- Opening Delimiter -

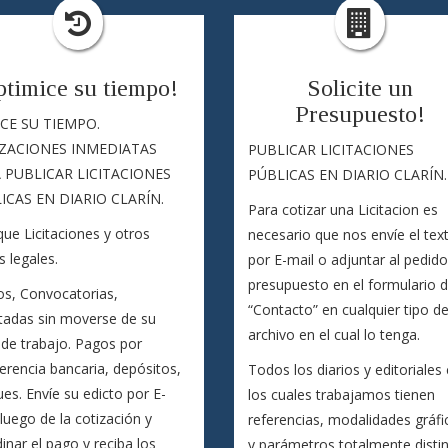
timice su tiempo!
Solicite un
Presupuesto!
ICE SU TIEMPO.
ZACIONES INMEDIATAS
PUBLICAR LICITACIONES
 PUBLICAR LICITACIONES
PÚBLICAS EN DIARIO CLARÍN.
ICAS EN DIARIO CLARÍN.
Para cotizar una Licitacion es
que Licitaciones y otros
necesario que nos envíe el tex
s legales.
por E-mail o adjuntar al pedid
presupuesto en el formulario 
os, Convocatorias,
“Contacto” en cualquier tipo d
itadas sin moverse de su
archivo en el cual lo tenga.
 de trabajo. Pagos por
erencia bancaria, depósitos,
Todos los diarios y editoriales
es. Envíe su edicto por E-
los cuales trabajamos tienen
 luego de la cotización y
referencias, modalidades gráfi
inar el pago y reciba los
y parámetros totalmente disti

- Closing Delimiter -
- Opening Delimiter -

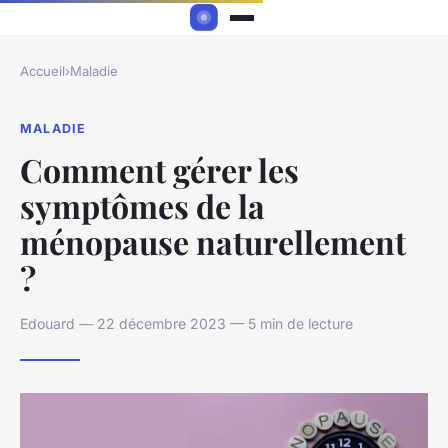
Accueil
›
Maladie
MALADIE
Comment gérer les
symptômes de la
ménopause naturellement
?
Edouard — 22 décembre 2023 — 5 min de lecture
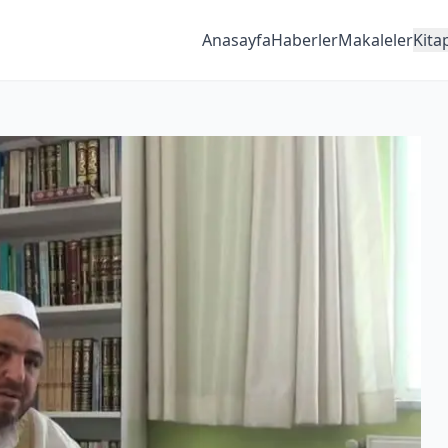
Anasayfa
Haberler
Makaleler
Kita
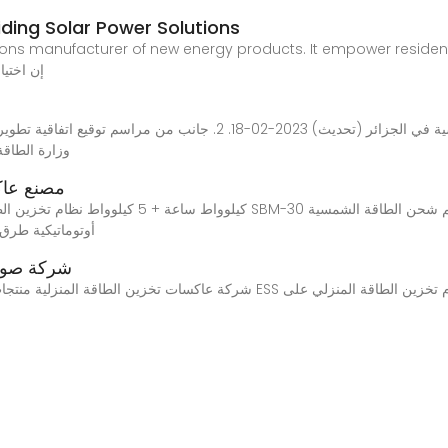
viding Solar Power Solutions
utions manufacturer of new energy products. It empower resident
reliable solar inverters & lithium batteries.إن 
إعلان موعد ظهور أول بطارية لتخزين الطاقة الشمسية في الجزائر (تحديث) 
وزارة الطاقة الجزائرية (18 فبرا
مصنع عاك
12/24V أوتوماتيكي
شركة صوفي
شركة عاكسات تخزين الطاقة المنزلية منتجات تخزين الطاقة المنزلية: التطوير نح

- Closing Delimiter -

● **WORK REQUIRED**
Please reproduce the lines from the line with "Presupuesto!" to the line with "itadas sin moverse de su", both ends included, exactly as they appear above.

● **RESPONSE BOX**
Presupuesto!
ICE SU TIEMPO.
ZACIONES INMEDIATAS
PUBLICAR LICITACIONES
 PUBLICAR LICITACIONES
PÚBLICAS EN DIARIO CLARÍN.
ICAS EN DIARIO CLARÍN.
Para cotizar una Licitacion es
que Licitaciones y otros
necesario que nos envíe el tex
s legales.
por E-mail o adjuntar al pedid
presupuesto en el formulario 
os, Convocatorias,
“Contacto” en cualquier tipo d
itadas sin moverse de su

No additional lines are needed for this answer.